Schooling Playwrights

In his book Poetry and Politics in the Cockney School, Jeffrey Cox examines a group of writers, including John Keats, Percy and Mary Shelley, Leigh Hunt, and their circle. A group, Cox reminds us, is not a homogenous set of people, but rather a collection of individuals brought together by a core set of common values.

What is key here is that it is a set of common values, not one single point of doctrine upon which all can agree. The "Cockney School" Cox describes included both religious believers and self-proclaimed atheists. Some wanted gradual reform, while others wanted revolution.
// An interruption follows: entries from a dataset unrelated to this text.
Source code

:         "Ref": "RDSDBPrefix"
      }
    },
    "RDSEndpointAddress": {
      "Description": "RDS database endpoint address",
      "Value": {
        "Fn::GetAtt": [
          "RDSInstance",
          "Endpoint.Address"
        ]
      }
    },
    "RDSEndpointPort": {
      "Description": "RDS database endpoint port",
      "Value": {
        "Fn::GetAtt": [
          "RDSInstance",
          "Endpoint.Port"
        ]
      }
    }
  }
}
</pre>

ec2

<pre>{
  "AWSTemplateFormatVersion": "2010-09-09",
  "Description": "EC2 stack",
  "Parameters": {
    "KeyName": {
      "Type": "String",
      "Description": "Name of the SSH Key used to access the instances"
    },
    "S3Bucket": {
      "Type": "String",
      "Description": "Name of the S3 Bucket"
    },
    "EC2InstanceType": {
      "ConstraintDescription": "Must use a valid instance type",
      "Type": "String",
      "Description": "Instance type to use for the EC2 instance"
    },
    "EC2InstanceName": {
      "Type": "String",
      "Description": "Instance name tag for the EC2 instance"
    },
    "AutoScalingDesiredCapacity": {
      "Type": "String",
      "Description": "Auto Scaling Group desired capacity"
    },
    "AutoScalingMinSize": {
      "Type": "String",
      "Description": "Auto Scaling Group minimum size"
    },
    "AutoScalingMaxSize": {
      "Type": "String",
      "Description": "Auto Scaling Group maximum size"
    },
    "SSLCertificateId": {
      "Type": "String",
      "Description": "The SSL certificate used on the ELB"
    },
Some gravitated toward violence, while others were avowed pacifists.

Not only that, but groups do not have to be restricted to the labels of identity politics. The second-generation Romantics that Cox writes about included men and women, English and Scots, aristocrats and commoners. They disagreed with each other adamantly, but out of those disagreements came very constructive arguments and rivalries that left us a rich legacy of writing, including some amazing dramas.
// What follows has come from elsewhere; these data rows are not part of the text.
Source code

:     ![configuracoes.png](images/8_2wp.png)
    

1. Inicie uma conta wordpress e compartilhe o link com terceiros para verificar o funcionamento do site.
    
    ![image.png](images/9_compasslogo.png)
Leigh Hunt, for instance, wrote the genre-challenging play The Descent of Liberty in 1814, and published it the next year. Those two years saw Napoleon defeated, exiled, returned, defeated again, and eventually banished permanently. Hunt responds to those monumental events with a play he described as "a mask" in which he appropriates the tradition of the 17th-century masque to comment upon the political events of the 19th century.

The Descent of Liberty would not appear to be written for performance, but Cox argues that the plays of Hunt and his circle were "not a rejection of the stage but an attempt to remake it." Cox sees these plays as an attempt to reform the canon. Since the Hunt group was engaged in a countercultural activity, they needed a countercultural form, so instead of writing neoclassical tragedy or popular melodrama, they turned to other genres. These could include masque, as in The Descent of Liberty, or pastoral, as when Hunt translated Torquato Tasso's Amyntas.
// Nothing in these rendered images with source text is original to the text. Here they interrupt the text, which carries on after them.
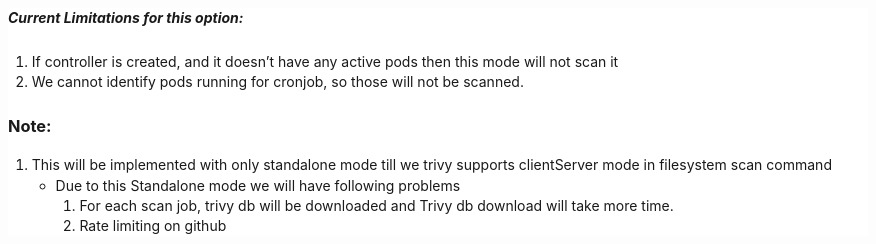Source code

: ##### Current Limitations for this option:
1. If controller is created, and it doesn’t have any active pods then this mode will not scan it
2. We cannot identify pods running for cronjob, so those will not be scanned.

### Note:
1. This will be implemented with only standalone mode till we trivy supports clientServer mode in filesystem scan command
    - Due to this Standalone mode we will have following problems
        1. For each scan job, trivy db will be downloaded and Trivy db download will take more time.
        2. Rate limiting on github
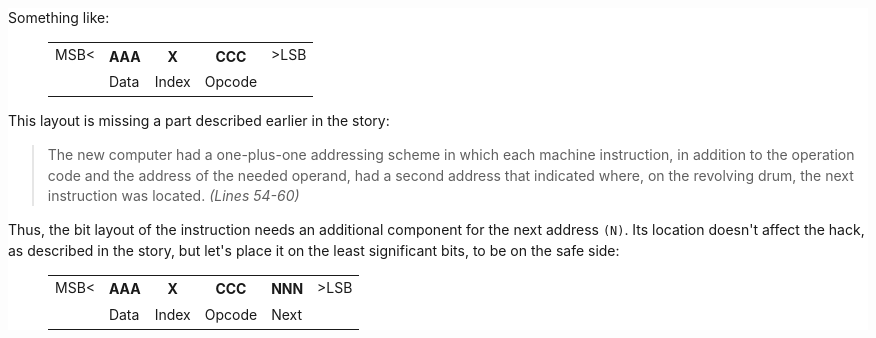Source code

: Something like:

<figure data-type="no-border">
<table data-type="bit-layout">
<tr>
<td>MSB<</td>
<th>AAA</th>
<th>X</th>
<th>CCC</th>
<td>>LSB</td>
</tr>
<tr>
<td></td>
<td>Data</td>
<td>Index</td>
<td>Opcode</td>
<td></td>
</tr>
</table>
</figure>

This layout is missing a part described earlier in the story:

<blockQuote data-parse-mode="verse" data-type="quote">
	The new computer had a one-plus-one
	addressing scheme
	in which each machine instruction,
	in addition to the operation code
	and the address of the needed operand,
	had a second address that indicated where, on the revolving drum,
	the next instruction was located.
	<cite>(Lines 54-60)</cite>
</blockQuote>

Thus, the bit layout of the instruction needs an additional component for the next address `(N)`. Its location doesn't affect the hack, as described in the story, but let's place it on the least significant bits, to be on the safe side:

<figure data-type="no-border">
<table data-type="bit-layout">
<tr>
<td>MSB<</td>
<th>AAA</th>
<th>X</th>
<th>CCC</th>
<th>NNN</th>
<td>>LSB</td>
</tr>
<tr>
<td></td>
<td>Data</td>
<td>Index</td>
<td>Opcode</td>
<td>Next</td>
<td></td>
</tr>
</table>
</figure>
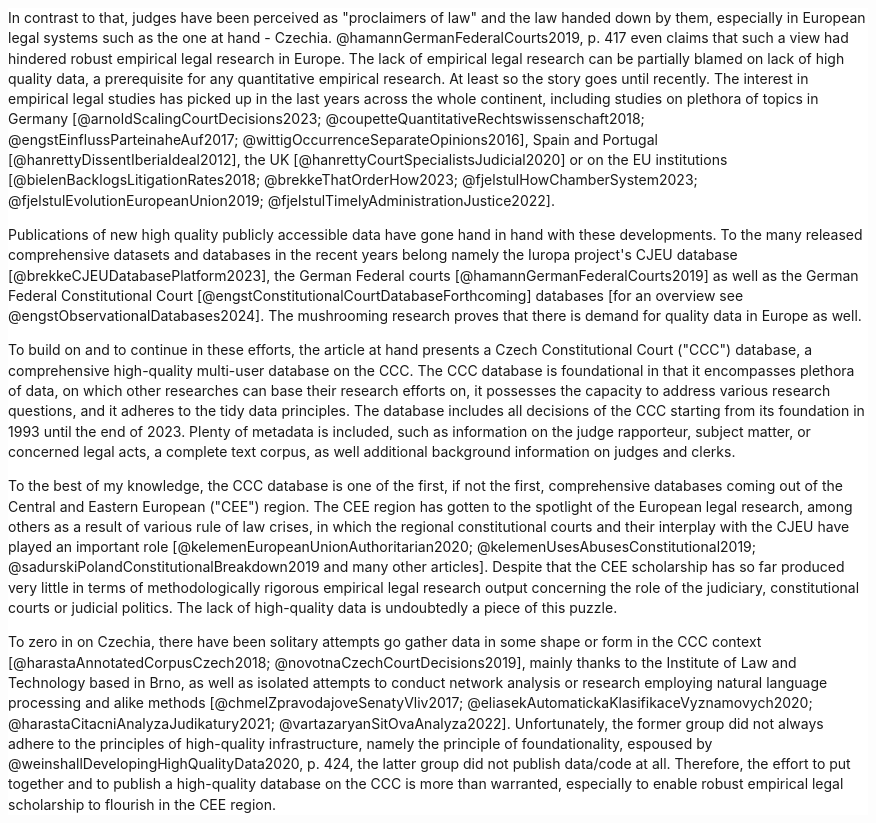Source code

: In contrast to that, judges have been perceived as "proclaimers of law" and the law handed down by them, especially in European legal systems such as the one at hand - Czechia. @hamannGermanFederalCourts2019, p. 417 even claims that such a view had hindered robust empirical legal research in Europe. The lack of empirical legal research can be partially blamed on lack of high quality data, a prerequisite for any quantitative empirical research. At least so the story goes until recently. The interest in empirical legal studies has picked up in the last years across the whole continent, including studies on plethora of topics in Germany [@arnoldScalingCourtDecisions2023; @coupetteQuantitativeRechtswissenschaft2018; @engstEinflussParteinaheAuf2017; @wittigOccurrenceSeparateOpinions2016], Spain and Portugal [@hanrettyDissentIberiaIdeal2012], the UK [@hanrettyCourtSpecialistsJudicial2020] or on the EU institutions [@bielenBacklogsLitigationRates2018; @brekkeThatOrderHow2023; @fjelstulHowChamberSystem2023; @fjelstulEvolutionEuropeanUnion2019; @fjelstulTimelyAdministrationJustice2022].

Publications of new high quality publicly accessible data have gone hand in hand with these developments. To the many released comprehensive datasets and databases  in the recent years belong namely the Iuropa project's CJEU database [@brekkeCJEUDatabasePlatform2023], the German Federal courts [@hamannGermanFederalCourts2019] as well as the German Federal Constitutional Court [@engstConstitutionalCourtDatabaseForthcoming] databases [for an overview see @engstObservationalDatabases2024]. The mushrooming research proves that there is demand for quality data in Europe as well. 

To build on and to continue in these efforts, the article at hand presents a Czech Constitutional Court ("CCC") database, a comprehensive high-quality multi-user database on the CCC. The CCC database is foundational in that it encompasses plethora of data, on which other researches can base their research efforts on, it possesses the capacity to address various research questions, and it adheres to the tidy data principles. The database includes all decisions of the CCC starting from its foundation in 1993 until the end of 2023. Plenty of metadata is included, such as information on the judge rapporteur, subject matter, or concerned legal acts, a complete text corpus, as well additional background information on judges and clerks.

To the best of my knowledge, the CCC database is one of the first, if not the first, comprehensive databases coming out of the Central and Eastern European ("CEE") region. The CEE region has gotten to the spotlight of the European legal research,  among others as a result of various rule of law crises, in which the regional constitutional courts and their interplay with the CJEU have played an important role [@kelemenEuropeanUnionAuthoritarian2020; @kelemenUsesAbusesConstitutional2019; @sadurskiPolandConstitutionalBreakdown2019 and many other articles]. Despite that the CEE scholarship has so far produced very little in terms of methodologically rigorous empirical legal research output concerning the role of the judiciary, constitutional courts or judicial politics. The lack of high-quality data is undoubtedly a piece of this puzzle.

To zero in on Czechia, there have been solitary attempts go gather data in some shape or form in the CCC context [@harastaAnnotatedCorpusCzech2018; @novotnaCzechCourtDecisions2019], mainly thanks to the Institute of Law and Technology based in Brno, as well as isolated attempts to conduct network analysis or research employing natural language processing and alike methods [@chmelZpravodajoveSenatyVliv2017; @eliasekAutomatickaKlasifikaceVyznamovych2020; @harastaCitacniAnalyzaJudikatury2021; @vartazaryanSitOvaAnalyza2022]. Unfortunately, the former group did not always adhere to the principles of high-quality infrastructure, namely the principle of foundationality, espoused by @weinshallDevelopingHighQualityData2020, p. 424, the latter group did not publish data/code at all. Therefore, the effort to put together and to publish a high-quality database on the CCC is more than warranted, especially to enable robust empirical legal scholarship to flourish in the CEE region.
"In these plays, we can see how artists work to acquire cultural influence for a countercultural message by seeking beyond established and ideologically stabilized forms for a generic site within which one can negotiate between tradition and innovation," Cox writes. Neoclassical tragedy and the comedy of manners were the standard high genres for the Georgian stage, so if Hunt's group wanted to rebel against Georgian society, authors had to find new literary forms to do so.

The stage directions of these plays often sound wholly impractical, but Cox points out that many hits of the era relied on spectacular stage effects. A play like Percy Shelley's Prometheus Unbound might seem unproducible today, but its stage effects are not far removed from what Georgian audiences had come to expect. As Cox observes:

It is an intriguing paradox that the spectacular staging demanded by The Descent or by Prometheus Unbound strikes us as a sign of the untheatricality of these plays -- their status as poems more than dramas -- while in the context of the early-nineteenth-century stage such theatrical techniques in other plays were seen as signaling the victory of mere stagecraft over the poetic word.

Cox later turns to the mythological plays of Mary Shelley, Midas and Proserpine. Both of these plays celebrate the world of the pastoral, which Hunt had tried to revive in his translation of Amyntas. Both Hunt and the Shelleys were turning to older forms, but in an attempt to unlock something new. In the hands of these authors, forms like the masque and the pastoral create a utopian space in which the world can be re-imagined as a better place.

"I think we should see something heroic," Cox writes, "in this attempt to create... a pastoral stage upon which to act out the possibility of community, imagination, and love."